FEELING more at home in the trenches of war or visiting the world’s most dangerous jail in Honduras Simon Reeve will find himself in a new environment.

The journalist / adventurer is about to set out on his first theatre tour recounting tales from more than 15 years of travelling to the most remote and extreme corners of the planet.

The London-born writer got his break when he appeared on a four-part BBC Two series called Meet the Stans, where Reeve travelled from the far north-west of Kazakhstan, by the Russian border, east to the Chinese border, south through Kyrgyzstan and Tajikistan to the edge of Afghanistan and west to Uzbekistan and the legendary Silk Road cities of Samarkand and Bukhara.

Now Reeve will take to the stage at the Anvil on Wednesday, 3 October where he aims to inspire and educate a new generation of explorers.

He said: “I’ve had some magnificent adventures and met some of the most inspiring people on the planet.

“So obviously I’ve got lots of tales from my travels, and this show is a tremendous opportunity to share them with audiences across the UK.

“There’s a lot that I see and film that never makes it into the programmes, so there’s also behind-the-scenes stories to tell and footage to show.”

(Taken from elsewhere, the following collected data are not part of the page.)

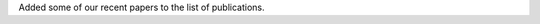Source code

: .. link: 
.. description: 
.. tags: 
.. date: 2014/09/02 10:04:18
.. title: New papers
.. slug: new-papers

Added some of our recent papers to the list of publications.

Reeve added: “I’m very keen that people push themselves into unfamiliar territory. The world can seem a scary place, but it really isn’t.

“This is the golden age for travel. These days, ordinary people can have adventures that in the past only Kings and Queens could have dreamt of.”

Even though he is known for seeing the world, life wasn’t always jet setting to all corners of the globe for the 46-year-old.

“I grew up in tropical Acton in West London,” Reeve continued.

“My adventures were restricted to riding my BMX and my grandmother’s magical mystery tours. She would take my brother and me in her car when we were very little to explore exotic, unknown places like Hounslow. Sometimes we even got as far as Chiswick.

“I never stowed away on a plane. I never imagined I’d live the life I have today.”

During his time in the field Reeve has been arrested for spying by the KGB, electrocuted in a war-zone, protected by stoned Somali mercenaries and witnessed trench warfare in the Caucasus.

Reeve continued: “Travel teaches us that we should embrace life and not live it on our knees. It’s a wonderful and immediate way of pushing our buttons and exciting our senses. We have an enormous planet of seven billion stories and magnificent sights to see and incredible food to eat.”

From being chased by pirates, hounded by the Mafia and bombed by Columbian drug barons, Reeve has travelled through more than 120 countries and wants to share those stories with the people of Basingstoke.

An audience with Simon Reeve takes place on October 3.